Friday, December 4, 2009

Swords and Beer or How to be King of England


I played college soccer and at the end of every season we would celebrate the months of hard work and physical discipline by having a progressive. You are probably familiar with this type of party.
This is where all the men's soccer players get together and go from one player’s room to the next, drinking a different drink in each room -- staying just long enough to sing “Tubthumping” by Chumbawumba -- until finally meeting up with the women’s soccer team at a raging party where red plastic cups of Grainbelt Premium spill onto the warped hardwood floors of some notorious student house a few blocks from campus and the camaraderie of the season crescendos in dancing and vomit.
Unfortunately, when I was in college I didn’t drink.
Not a single goddamn drop.
So, when I went to meet the team in the first room and said I didn’t want a drink, the German captain of our team inquired: “Where are you? In college or in church?”
Everyone laughed and sang together: “I GET KNOCKED DOWN, BUT I GET UP AGAIN, YOU’RE NEVER GONNA KEEP ME DOWN!”
It was all good-natured, but somehow in my naive, self-conscious mind my sobriety was an insurmountable barrier to true fellowship with my teammates.
This, combined with my inability to use a sword, is how I knew I would never make a decent King of England.
According to Henry IV: Part One the most important characteristics for a King of England to possess are the ability to drink beer with the common folk and use a sword.
In the second half of the play Prince Harry returns to help his father fight off the rebelling Percy family, and he apologizes for his wantonness and prodigal absence:

So please your majesty, I would I could
Quit all offences with as clear excuse
As well as I am doubtless I can purge
Myself of many I am charged withal. (3:2)

And later:

I shall hereafter, my thrice-gracious lord,
Be more myself. (3:2)

But the King doesn’t fully accept his apology until they’re on the battlefield and the King is losing his fight to Douglas the Scot. Prince Harry comes in to rescue him and drive Douglas away with a strong showing of swordsmanship. And the King says:

Thou hast redeemed thy lost opinion
And showed thou mak’st some tender of my life
In this fair rescue thou hast brought to me. (5:4)
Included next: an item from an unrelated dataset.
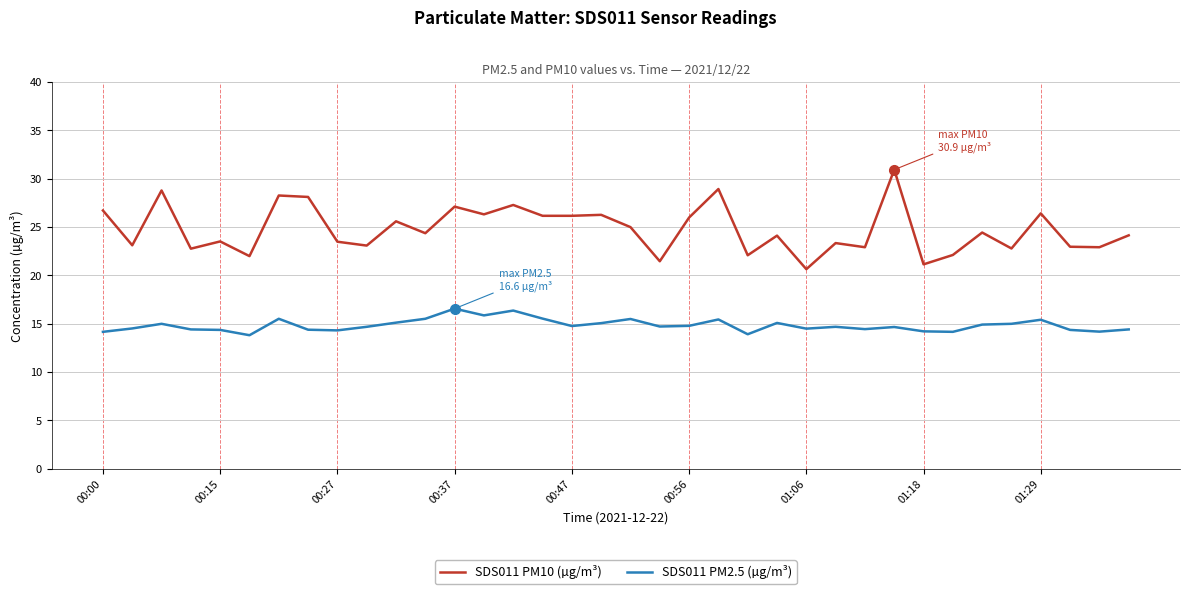

Which series has the largest total across all categories?

SDS011 PM10 (µg/m³)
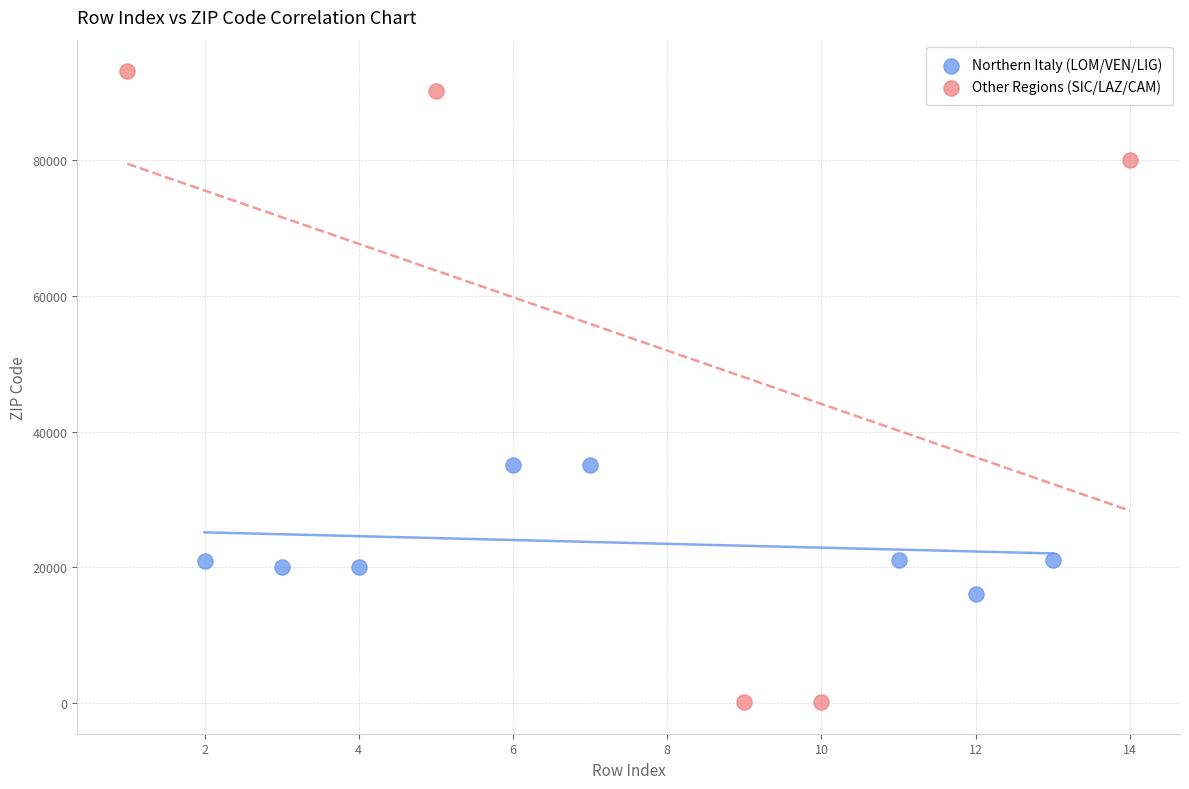

Which series reaches the minimum Y coordinate?

Other Regions (SIC/LAZ/CAM)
Despite his truant years, the King reinstates an honorable opinion of his son because of his ability to wield a sword.
And we already know that the Prince is an affluent consumer of grog.

To conclude, I am so good a proficient in one quarter of an hour that I can drink with any tinker in his own language during my life. (2:4)

Convincing? Obviously. But wait, wait, there's more!
This isn’t the only story where we see these are the essential qualities of an English Monarch. There’s another King whose only success came with the drinking of beer and the wielding of weapons.
Of course, I’m speaking of King Ralph.
Ralph is a Vegas lounge singer, who becomes king when the entire royal family is electrocuted during a family photo shoot. He is an American alky with an affinity for strip clubs, so you would think he’d make a lousy King and you’d be wrong.
His blue-collar ways put off some stick-up-their-ass European nobility, but it isn’t long before King Ralph meets up with King Mulambon of Zambezi. They drink beer and throw darts, and afterward, King Mulambon shows Ralph the way they throw darts in his country: chucking spears at targets.
Spear-chucking is not quite swordsmanship, but for the purposes of this absurdly academic essay, it’s close enough. Eventually, Ralph steps down and lets Peter O’Toole take over as King, but not before he uses his bonding session with King Mulambon to create thousands of British jobs! Huzzah!
With such overwhelming evidence from two masterworks of English royal history, it’s no wonder that I wandered away from my soccer-playing comrades the night of the progressive. They marched into the brisk, autumnal night chanting one of Macalester’s many fine soccer cheers. While I trudged dormward, my hands in my pockets, all hope of kinship with the Windsors severed, bound for the white cinderblock room where my friends Bill and Mark and Brett were no doubt watching Twin Peaks and talking about Star Wars, instead of to the sexy, youthful enterprises of the other soccer players whose inebriation and swordsmanship gave them leave to dream a little longer of Buckingham.